**THE TASK**:
Search the entries below for the word "lines" and copy each line that has it.
╔══
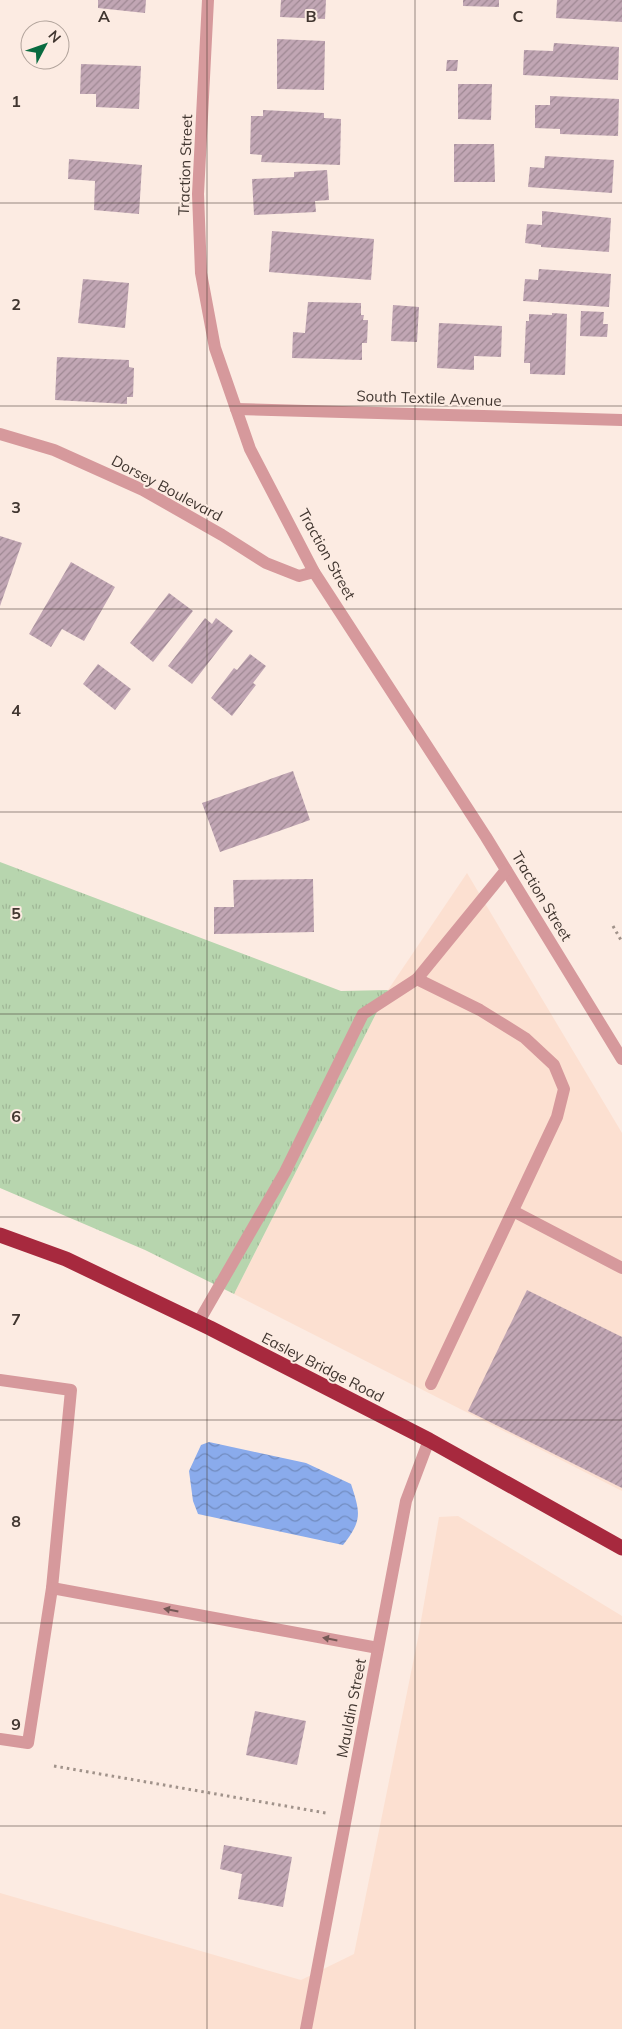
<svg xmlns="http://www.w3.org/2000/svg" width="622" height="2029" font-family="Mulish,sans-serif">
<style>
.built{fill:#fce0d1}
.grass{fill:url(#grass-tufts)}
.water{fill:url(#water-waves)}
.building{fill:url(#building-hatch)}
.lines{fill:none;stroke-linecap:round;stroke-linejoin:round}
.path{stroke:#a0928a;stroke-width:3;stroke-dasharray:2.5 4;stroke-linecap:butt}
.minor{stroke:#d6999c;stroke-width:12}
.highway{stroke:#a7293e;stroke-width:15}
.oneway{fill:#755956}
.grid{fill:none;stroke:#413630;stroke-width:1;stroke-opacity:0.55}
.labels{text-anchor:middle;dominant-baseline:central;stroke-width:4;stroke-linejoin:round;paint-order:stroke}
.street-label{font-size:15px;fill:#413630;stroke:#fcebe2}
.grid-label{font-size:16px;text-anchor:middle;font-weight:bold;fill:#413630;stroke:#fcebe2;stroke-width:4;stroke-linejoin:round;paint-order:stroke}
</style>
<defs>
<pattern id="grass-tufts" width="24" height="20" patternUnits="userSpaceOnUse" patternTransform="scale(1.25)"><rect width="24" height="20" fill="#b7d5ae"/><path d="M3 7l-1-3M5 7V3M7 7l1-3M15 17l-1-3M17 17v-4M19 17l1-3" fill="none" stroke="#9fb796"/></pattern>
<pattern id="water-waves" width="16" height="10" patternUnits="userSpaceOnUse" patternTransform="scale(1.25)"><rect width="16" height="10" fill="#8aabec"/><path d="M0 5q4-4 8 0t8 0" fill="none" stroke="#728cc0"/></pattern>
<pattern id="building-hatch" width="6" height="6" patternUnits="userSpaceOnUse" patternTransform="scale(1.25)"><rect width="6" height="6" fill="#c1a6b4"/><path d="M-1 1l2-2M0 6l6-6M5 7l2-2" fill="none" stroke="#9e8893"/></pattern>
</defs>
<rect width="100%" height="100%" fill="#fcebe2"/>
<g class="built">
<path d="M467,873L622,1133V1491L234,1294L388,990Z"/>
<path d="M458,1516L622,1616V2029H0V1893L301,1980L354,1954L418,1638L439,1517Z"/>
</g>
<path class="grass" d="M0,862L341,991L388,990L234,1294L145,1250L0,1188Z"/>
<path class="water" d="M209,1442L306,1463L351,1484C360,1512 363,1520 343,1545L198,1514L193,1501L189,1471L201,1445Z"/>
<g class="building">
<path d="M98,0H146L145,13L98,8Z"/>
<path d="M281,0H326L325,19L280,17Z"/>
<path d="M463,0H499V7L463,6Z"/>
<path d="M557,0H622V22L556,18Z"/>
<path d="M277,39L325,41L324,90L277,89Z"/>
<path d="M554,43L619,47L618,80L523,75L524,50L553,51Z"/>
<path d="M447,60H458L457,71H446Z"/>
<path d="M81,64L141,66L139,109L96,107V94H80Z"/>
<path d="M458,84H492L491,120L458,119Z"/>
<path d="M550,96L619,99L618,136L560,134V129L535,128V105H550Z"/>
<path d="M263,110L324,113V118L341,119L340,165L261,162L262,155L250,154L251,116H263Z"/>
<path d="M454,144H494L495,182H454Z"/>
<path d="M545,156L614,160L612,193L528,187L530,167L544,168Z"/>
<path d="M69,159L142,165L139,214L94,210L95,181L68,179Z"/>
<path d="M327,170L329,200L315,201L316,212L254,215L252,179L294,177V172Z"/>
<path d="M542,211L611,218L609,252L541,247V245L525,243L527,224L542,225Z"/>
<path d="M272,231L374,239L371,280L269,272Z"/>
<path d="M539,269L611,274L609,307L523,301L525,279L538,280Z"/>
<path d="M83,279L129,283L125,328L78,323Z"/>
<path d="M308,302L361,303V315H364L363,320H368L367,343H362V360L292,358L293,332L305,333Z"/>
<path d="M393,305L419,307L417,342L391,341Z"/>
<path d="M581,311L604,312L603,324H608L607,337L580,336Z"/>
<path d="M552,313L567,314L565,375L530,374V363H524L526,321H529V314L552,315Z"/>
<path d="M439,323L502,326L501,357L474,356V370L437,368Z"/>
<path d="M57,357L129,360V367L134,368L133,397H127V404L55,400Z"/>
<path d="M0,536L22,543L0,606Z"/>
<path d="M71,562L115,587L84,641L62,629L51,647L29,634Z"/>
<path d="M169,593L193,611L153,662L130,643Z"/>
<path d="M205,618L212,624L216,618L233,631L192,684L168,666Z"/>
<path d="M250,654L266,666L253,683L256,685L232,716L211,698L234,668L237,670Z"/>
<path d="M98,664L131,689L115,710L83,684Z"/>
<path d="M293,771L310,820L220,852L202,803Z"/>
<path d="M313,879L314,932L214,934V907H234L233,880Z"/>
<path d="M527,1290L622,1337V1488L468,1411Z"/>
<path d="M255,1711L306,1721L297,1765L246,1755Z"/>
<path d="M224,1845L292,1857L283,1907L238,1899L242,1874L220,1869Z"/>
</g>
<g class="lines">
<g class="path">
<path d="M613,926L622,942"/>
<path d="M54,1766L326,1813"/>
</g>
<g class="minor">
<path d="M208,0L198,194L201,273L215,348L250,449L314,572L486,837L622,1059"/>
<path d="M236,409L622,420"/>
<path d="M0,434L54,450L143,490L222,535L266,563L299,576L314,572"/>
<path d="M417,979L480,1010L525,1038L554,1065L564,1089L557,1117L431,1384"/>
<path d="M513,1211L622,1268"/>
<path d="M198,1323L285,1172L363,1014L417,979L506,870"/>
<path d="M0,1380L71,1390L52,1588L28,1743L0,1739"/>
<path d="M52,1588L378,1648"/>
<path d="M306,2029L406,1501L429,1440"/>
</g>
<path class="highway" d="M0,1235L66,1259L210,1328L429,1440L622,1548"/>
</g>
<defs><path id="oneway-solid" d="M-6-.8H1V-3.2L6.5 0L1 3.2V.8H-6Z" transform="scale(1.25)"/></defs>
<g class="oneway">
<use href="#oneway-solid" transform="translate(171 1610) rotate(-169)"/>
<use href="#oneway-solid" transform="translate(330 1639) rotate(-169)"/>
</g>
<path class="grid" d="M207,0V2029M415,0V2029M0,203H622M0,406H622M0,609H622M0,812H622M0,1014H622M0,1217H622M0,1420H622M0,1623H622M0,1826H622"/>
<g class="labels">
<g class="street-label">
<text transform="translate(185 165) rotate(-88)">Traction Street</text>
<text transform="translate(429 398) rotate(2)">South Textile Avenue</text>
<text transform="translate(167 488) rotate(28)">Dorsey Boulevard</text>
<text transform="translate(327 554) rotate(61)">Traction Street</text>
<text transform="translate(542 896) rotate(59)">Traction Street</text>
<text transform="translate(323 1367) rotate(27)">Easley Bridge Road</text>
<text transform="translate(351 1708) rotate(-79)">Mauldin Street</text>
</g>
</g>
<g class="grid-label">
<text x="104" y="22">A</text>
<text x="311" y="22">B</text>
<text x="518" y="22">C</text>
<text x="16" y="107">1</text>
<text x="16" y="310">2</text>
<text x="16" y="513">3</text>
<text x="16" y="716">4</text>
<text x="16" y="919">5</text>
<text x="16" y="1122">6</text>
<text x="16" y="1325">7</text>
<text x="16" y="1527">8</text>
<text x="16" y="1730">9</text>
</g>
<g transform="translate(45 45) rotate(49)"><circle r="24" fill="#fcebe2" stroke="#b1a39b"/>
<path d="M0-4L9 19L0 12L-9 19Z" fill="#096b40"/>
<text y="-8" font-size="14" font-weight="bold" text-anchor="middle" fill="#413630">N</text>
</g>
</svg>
╚══
**ANSWER BOX**:
.lines{fill:none;stroke-linecap:round;stroke-linejoin:round}
<g class="lines">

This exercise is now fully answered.